_Aim of the task:_
Convert the lines below into a Markdown table with two columns, Row and Line, numbering each line and leaving out any blank ones.

_Available records:_
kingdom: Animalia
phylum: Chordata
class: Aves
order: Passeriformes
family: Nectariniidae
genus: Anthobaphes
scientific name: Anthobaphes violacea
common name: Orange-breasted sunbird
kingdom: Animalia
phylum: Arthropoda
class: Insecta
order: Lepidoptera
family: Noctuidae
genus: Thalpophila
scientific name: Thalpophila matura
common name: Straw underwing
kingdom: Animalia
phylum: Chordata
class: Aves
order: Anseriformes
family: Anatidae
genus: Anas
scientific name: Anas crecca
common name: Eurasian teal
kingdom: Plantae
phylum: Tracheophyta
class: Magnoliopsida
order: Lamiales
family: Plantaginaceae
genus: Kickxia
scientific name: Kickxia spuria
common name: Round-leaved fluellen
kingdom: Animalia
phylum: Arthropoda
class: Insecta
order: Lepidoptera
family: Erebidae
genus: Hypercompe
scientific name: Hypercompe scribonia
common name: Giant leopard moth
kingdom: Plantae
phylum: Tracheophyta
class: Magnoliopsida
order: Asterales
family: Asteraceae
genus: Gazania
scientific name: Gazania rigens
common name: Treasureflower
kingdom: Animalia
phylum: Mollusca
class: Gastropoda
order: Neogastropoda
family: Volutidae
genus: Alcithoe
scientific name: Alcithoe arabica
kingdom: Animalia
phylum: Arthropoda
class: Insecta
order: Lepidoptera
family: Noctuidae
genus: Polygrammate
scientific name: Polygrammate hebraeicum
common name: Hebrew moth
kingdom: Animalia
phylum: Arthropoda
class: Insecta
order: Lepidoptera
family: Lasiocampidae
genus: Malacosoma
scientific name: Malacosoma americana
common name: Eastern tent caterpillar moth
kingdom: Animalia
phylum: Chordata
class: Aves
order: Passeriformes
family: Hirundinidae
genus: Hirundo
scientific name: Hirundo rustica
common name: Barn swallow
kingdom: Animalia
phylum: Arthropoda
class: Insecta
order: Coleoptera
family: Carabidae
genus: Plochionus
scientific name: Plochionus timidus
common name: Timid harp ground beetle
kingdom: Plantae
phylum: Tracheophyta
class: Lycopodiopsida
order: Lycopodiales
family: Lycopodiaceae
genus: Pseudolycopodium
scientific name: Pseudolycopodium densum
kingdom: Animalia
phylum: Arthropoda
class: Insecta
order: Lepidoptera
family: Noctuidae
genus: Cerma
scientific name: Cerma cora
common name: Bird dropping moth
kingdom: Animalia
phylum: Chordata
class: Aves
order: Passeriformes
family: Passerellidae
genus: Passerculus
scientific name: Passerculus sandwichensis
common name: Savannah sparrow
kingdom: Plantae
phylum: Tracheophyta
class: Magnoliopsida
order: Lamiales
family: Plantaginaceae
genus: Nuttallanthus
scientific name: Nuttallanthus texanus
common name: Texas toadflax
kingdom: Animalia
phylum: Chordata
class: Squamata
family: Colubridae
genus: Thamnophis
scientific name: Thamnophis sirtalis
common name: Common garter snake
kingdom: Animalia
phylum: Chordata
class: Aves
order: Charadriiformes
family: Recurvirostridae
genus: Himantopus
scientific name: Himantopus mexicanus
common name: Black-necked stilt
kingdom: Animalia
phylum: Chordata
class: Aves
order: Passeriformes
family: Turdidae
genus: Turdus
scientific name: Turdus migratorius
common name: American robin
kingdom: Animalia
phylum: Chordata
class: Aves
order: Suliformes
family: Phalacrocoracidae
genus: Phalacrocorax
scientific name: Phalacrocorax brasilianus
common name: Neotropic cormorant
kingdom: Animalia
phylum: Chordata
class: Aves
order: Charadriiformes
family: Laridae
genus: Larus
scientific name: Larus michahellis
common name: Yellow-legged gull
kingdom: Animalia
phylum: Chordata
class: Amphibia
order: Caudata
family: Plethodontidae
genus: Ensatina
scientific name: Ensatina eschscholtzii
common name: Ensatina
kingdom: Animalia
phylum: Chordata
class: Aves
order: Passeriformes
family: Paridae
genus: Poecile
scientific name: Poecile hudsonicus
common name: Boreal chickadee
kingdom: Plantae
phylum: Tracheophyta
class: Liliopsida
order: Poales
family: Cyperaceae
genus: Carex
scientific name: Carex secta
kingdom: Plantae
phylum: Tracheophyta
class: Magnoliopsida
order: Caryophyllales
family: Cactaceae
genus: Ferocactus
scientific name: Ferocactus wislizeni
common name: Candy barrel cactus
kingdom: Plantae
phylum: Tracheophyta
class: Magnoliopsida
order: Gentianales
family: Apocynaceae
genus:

_Result for this exercise:_
| Row | Line |
|---|---|
| 1 | kingdom: Animalia |
| 2 | phylum: Chordata |
| 3 | class: Aves |
| 4 | order: Passeriformes |
| 5 | family: Nectariniidae |
| 6 | genus: Anthobaphes |
| 7 | scientific name: Anthobaphes violacea |
| 8 | common name: Orange-breasted sunbird |
| 9 | kingdom: Animalia |
| 10 | phylum: Arthropoda |
| 11 | class: Insecta |
| 12 | order: Lepidoptera |
| 13 | family: Noctuidae |
| 14 | genus: Thalpophila |
| 15 | scientific name: Thalpophila matura |
| 16 | common name: Straw underwing |
| 17 | kingdom: Animalia |
| 18 | phylum: Chordata |
| 19 | class: Aves |
| 20 | order: Anseriformes |
| 21 | family: Anatidae |
| 22 | genus: Anas |
| 23 | scientific name: Anas crecca |
| 24 | common name: Eurasian teal |
| 25 | kingdom: Plantae |
| 26 | phylum: Tracheophyta |
| 27 | class: Magnoliopsida |
| 28 | order: Lamiales |
| 29 | family: Plantaginaceae |
| 30 | genus: Kickxia |
| 31 | scientific name: Kickxia spuria |
| 32 | common name: Round-leaved fluellen |
| 33 | kingdom: Animalia |
| 34 | phylum: Arthropoda |
| 35 | class: Insecta |
| 36 | order: Lepidoptera |
| 37 | family: Erebidae |
| 38 | genus: Hypercompe |
| 39 | scientific name: Hypercompe scribonia |
| 40 | common name: Giant leopard moth |
| 41 | kingdom: Plantae |
| 42 | phylum: Tracheophyta |
| 43 | class: Magnoliopsida |
| 44 | order: Asterales |
| 45 | family: Asteraceae |
| 46 | genus: Gazania |
| 47 | scientific name: Gazania rigens |
| 48 | common name: Treasureflower |
| 49 | kingdom: Animalia |
| 50 | phylum: Mollusca |
| 51 | class: Gastropoda |
| 52 | order: Neogastropoda |
| 53 | family: Volutidae |
| 54 | genus: Alcithoe |
| 55 | scientific name: Alcithoe arabica |
| 56 | kingdom: Animalia |
| 57 | phylum: Arthropoda |
| 58 | class: Insecta |
| 59 | order: Lepidoptera |
| 60 | family: Noctuidae |
| 61 | genus: Polygrammate |
| 62 | scientific name: Polygrammate hebraeicum |
| 63 | common name: Hebrew moth |
| 64 | kingdom: Animalia |
| 65 | phylum: Arthropoda |
| 66 | class: Insecta |
| 67 | order: Lepidoptera |
| 68 | family: Lasiocampidae |
| 69 | genus: Malacosoma |
| 70 | scientific name: Malacosoma americana |
| 71 | common name: Eastern tent caterpillar moth |
| 72 | kingdom: Animalia |
| 73 | phylum: Chordata |
| 74 | class: Aves |
| 75 | order: Passeriformes |
| 76 | family: Hirundinidae |
| 77 | genus: Hirundo |
| 78 | scientific name: Hirundo rustica |
| 79 | common name: Barn swallow |
| 80 | kingdom: Animalia |
| 81 | phylum: Arthropoda |
| 82 | class: Insecta |
| 83 | order: Coleoptera |
| 84 | family: Carabidae |
| 85 | genus: Plochionus |
| 86 | scientific name: Plochionus timidus |
| 87 | common name: Timid harp ground beetle |
| 88 | kingdom: Plantae |
| 89 | phylum: Tracheophyta |
| 90 | class: Lycopodiopsida |
| 91 | order: Lycopodiales |
| 92 | family: Lycopodiaceae |
| 93 | genus: Pseudolycopodium |
| 94 | scientific name: Pseudolycopodium densum |
| 95 | kingdom: Animalia |
| 96 | phylum: Arthropoda |
| 97 | class: Insecta |
| 98 | order: Lepidoptera |
| 99 | family: Noctuidae |
| 100 | genus: Cerma |
| 101 | scientific name: Cerma cora |
| 102 | common name: Bird dropping moth |
| 103 | kingdom: Animalia |
| 104 | phylum: Chordata |
| 105 | class: Aves |
| 106 | order: Passeriformes |
| 107 | family: Passerellidae |
| 108 | genus: Passerculus |
| 109 | scientific name: Passerculus sandwichensis |
| 110 | common name: Savannah sparrow |
| 111 | kingdom: Plantae |
| 112 | phylum: Tracheophyta |
| 113 | class: Magnoliopsida |
| 114 | order: Lamiales |
| 115 | family: Plantaginaceae |
| 116 | genus: Nuttallanthus |
| 117 | scientific name: Nuttallanthus texanus |
| 118 | common name: Texas toadflax |
| 119 | kingdom: Animalia |
| 120 | phylum: Chordata |
| 121 | class: Squamata |
| 122 | family: Colubridae |
| 123 | genus: Thamnophis |
| 124 | scientific name: Thamnophis sirtalis |
| 125 | common name: Common garter snake |
| 126 | kingdom: Animalia |
| 127 | phylum: Chordata |
| 128 | class: Aves |
| 129 | order: Charadriiformes |
| 130 | family: Recurvirostridae |
| 131 | genus: Himantopus |
| 132 | scientific name: Himantopus mexicanus |
| 133 | common name: Black-necked stilt |
| 134 | kingdom: Animalia |
| 135 | phylum: Chordata |
| 136 | class: Aves |
| 137 | order: Passeriformes |
| 138 | family: Turdidae |
| 139 | genus: Turdus |
| 140 | scientific name: Turdus migratorius |
| 141 | common name: American robin |
| 142 | kingdom: Animalia |
| 143 | phylum: Chordata |
| 144 | class: Aves |
| 145 | order: Suliformes |
| 146 | family: Phalacrocoracidae |
| 147 | genus: Phalacrocorax |
| 148 | scientific name: Phalacrocorax brasilianus |
| 149 | common name: Neotropic cormorant |
| 150 | kingdom: Animalia |
| 151 | phylum: Chordata |
| 152 | class: Aves |
| 153 | order: Charadriiformes |
| 154 | family: Laridae |
| 155 | genus: Larus |
| 156 | scientific name: Larus michahellis |
| 157 | common name: Yellow-legged gull |
| 158 | kingdom: Animalia |
| 159 | phylum: Chordata |
| 160 | class: Amphibia |
| 161 | order: Caudata |
| 162 | family: Plethodontidae |
| 163 | genus: Ensatina |
| 164 | scientific name: Ensatina eschscholtzii |
| 165 | common name: Ensatina |
| 166 | kingdom: Animalia |
| 167 | phylum: Chordata |
| 168 | class: Aves |
| 169 | order: Passeriformes |
| 170 | family: Paridae |
| 171 | genus: Poecile |
| 172 | scientific name: Poecile hudsonicus |
| 173 | common name: Boreal chickadee |
| 174 | kingdom: Plantae |
| 175 | phylum: Tracheophyta |
| 176 | class: Liliopsida |
| 177 | order: Poales |
| 178 | family: Cyperaceae |
| 179 | genus: Carex |
| 180 | scientific name: Carex secta |
| 181 | kingdom: Plantae |
| 182 | phylum: Tracheophyta |
| 183 | class: Magnoliopsida |
| 184 | order: Caryophyllales |
| 185 | family: Cactaceae |
| 186 | genus: Ferocactus |
| 187 | scientific name: Ferocactus wislizeni |
| 188 | common name: Candy barrel cactus |
| 189 | kingdom: Plantae |
| 190 | phylum: Tracheophyta |
| 191 | class: Magnoliopsida |
| 192 | order: Gentianales |
| 193 | family: Apocynaceae |
| 194 | genus: |